Life in a war zone leads to fiction
Overwhelmed by her diplomatic experience in Afghanistan and wanting to share her story, Patricia McArdle turned to fiction instead of memoir to protect her contacts. The result, Farishta, was the recipient of the 2010 Amazon Breakthrough Novel Award—it took first prize out of 5,000 entries.
Describe your book in one sentence.
Farishta is the fictional war memoir of an emotionally damaged American diplomat, whose one-year tour of duty at a remote outpost in northern Afghanistan takes her life in an unexpected direction.
What was your reaction when you found out your first novel would be published?
I was one of 5,000 novelists who last year submitted manuscripts in the general fiction category of the Amazon Breakthrough Novel Award competition. After a five-month process of elimination, I was awarded first prize and a publishing contract with Riverhead Books in June 2010. I was stunned. I still am.
As a diplomat, you traveled around the world. Of all the places you've been, why did you choose to set your novel in Afghanistan?
I've been in some difficult situations during my diplomatic career, but until I went to Afghanistan I had never served in a war zone. I've always kept a journal and did so during the year I spent there. I was overwhelmed by what I saw and when I came home I wanted to share my experiences with others. A memoir would have been difficult since many of the Afghans and foreign soldiers I'd worked with could not be identified without compromising their safety. Placing my composite but fictional characters in real settings with real events was the device I chose to make my points about Afghanistan, while still protecting my contacts. With Farishta I hope to share my perceptions of that country, its environment, America's longest war and the effects of PTSD with an audience that might never pick up a non-fiction book about Afghanistan.
Besides reading and writing, what do you like to do for fun?
My hobbies are watercolor painting, pastel drawing, photography, swimming and walking on the beach. I used to ride horses until I took several bad falls going over jumps at a riding stable in Paris. Since I returned from Afghanistan at the end of 2005, I have been consumed with two things—writing Farishta and promoting solar cooking technology around the world. The writing and editing of Farishta is now complete and I fervently hope that people who read my novel will be moved by this fictional account of the effects of war on the lives of civilians and soldiers in Afghanistan.
My work with solar cooking, which began in Afghanistan, will never end. My involvement with this technology is much more than a hobby. It has now become an obsession. I know that simple, inexpensive solar cookers work. I have seen them used around the world. I also know that this technology could allow millions of poor women to cook their food and boil their water using only the endless and free light of the sun. The fossil fuel industry is doing its best to keep us dependent on coal, oil and gas for several more generations. I know there is a better way. Promoting solar cooking is my small contribution to a clean, renewable energy future for our planet.

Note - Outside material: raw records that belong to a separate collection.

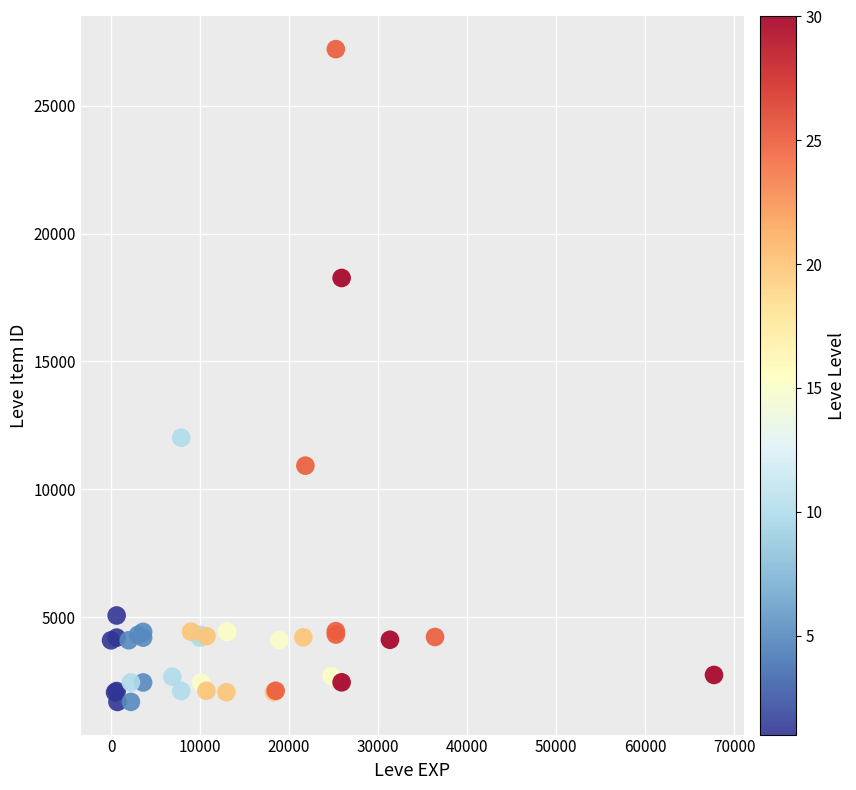

What Y value in the scatter plot is closest to 14448?

12018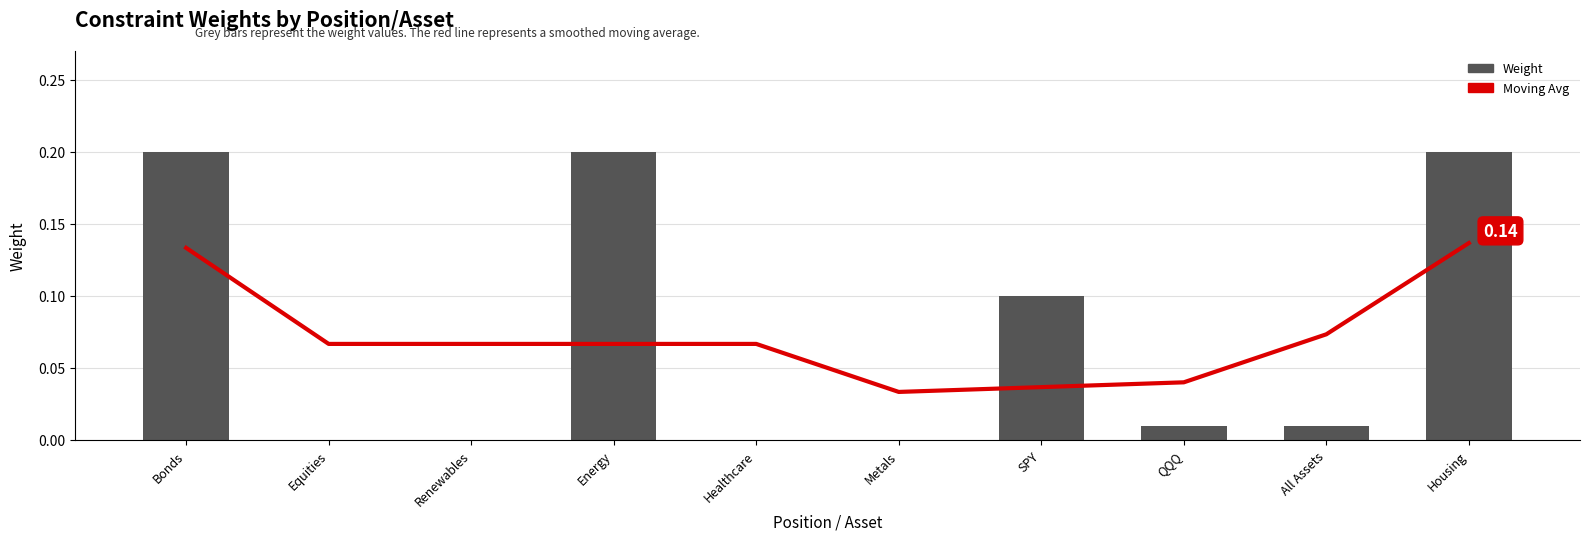

At how many categories does at least one series exceed 0?

10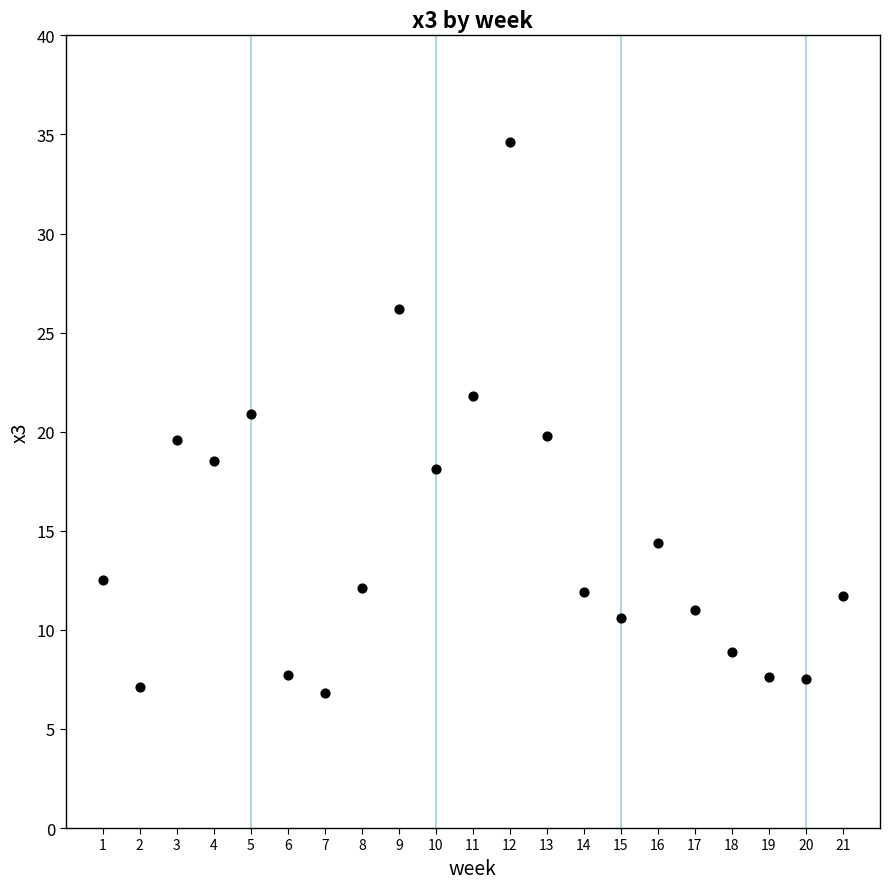

What is the range of X values (max minus min)?

20.0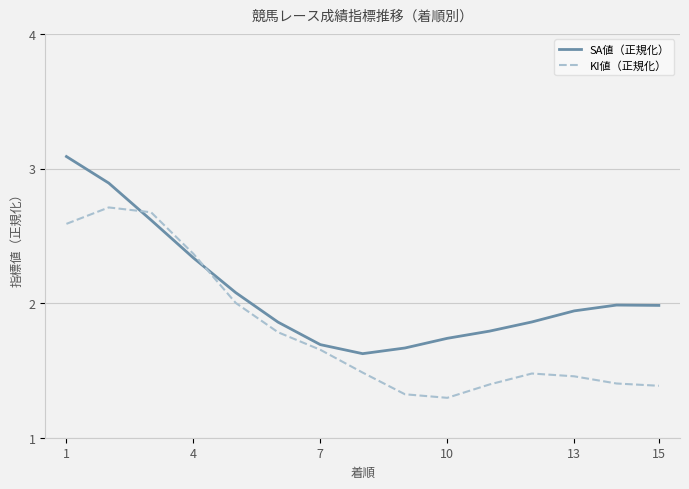

List the series in order of their peak value, highest first.

SA値（正規化）, KI値（正規化）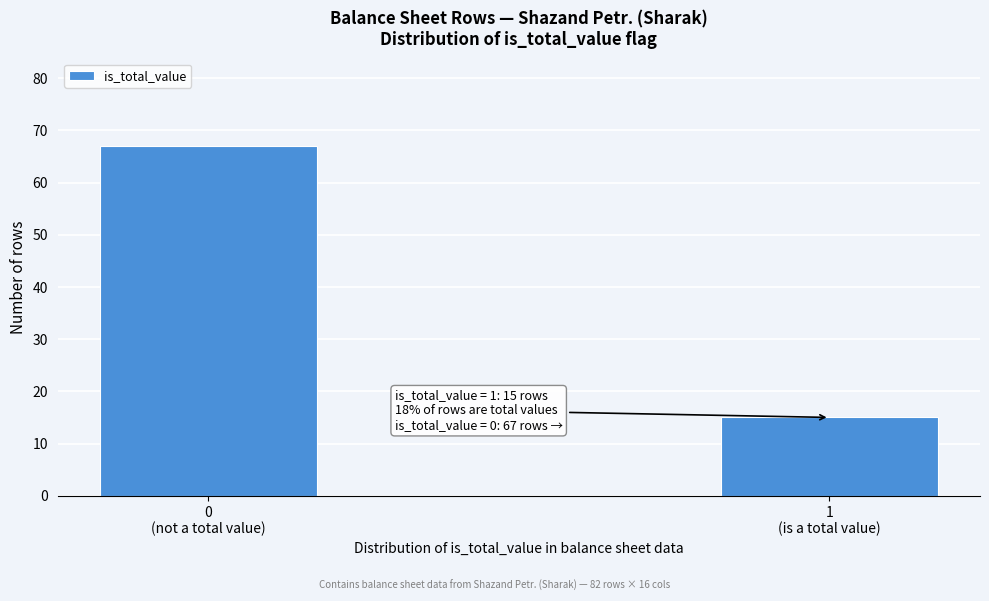

Reading right to left, extract all data points from this chart.

15	67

Name one book you think everyone should read, and why.
City by Clifford Simak. This slim, offbeat work of science fiction, written in the early ‘50s, offers a quirky, possibly prescient and (for me) thought-provoking take on the future of humanity. It's been out of print for a while, but copies are still available on Amazon. Every few years I take out my dog-eared copy, sit down with a tall drink and lose myself in the eight tales. Definitely worth a read. You will never again look at dogs, ants, the planet Jupiter or the city of Geneva in the same way.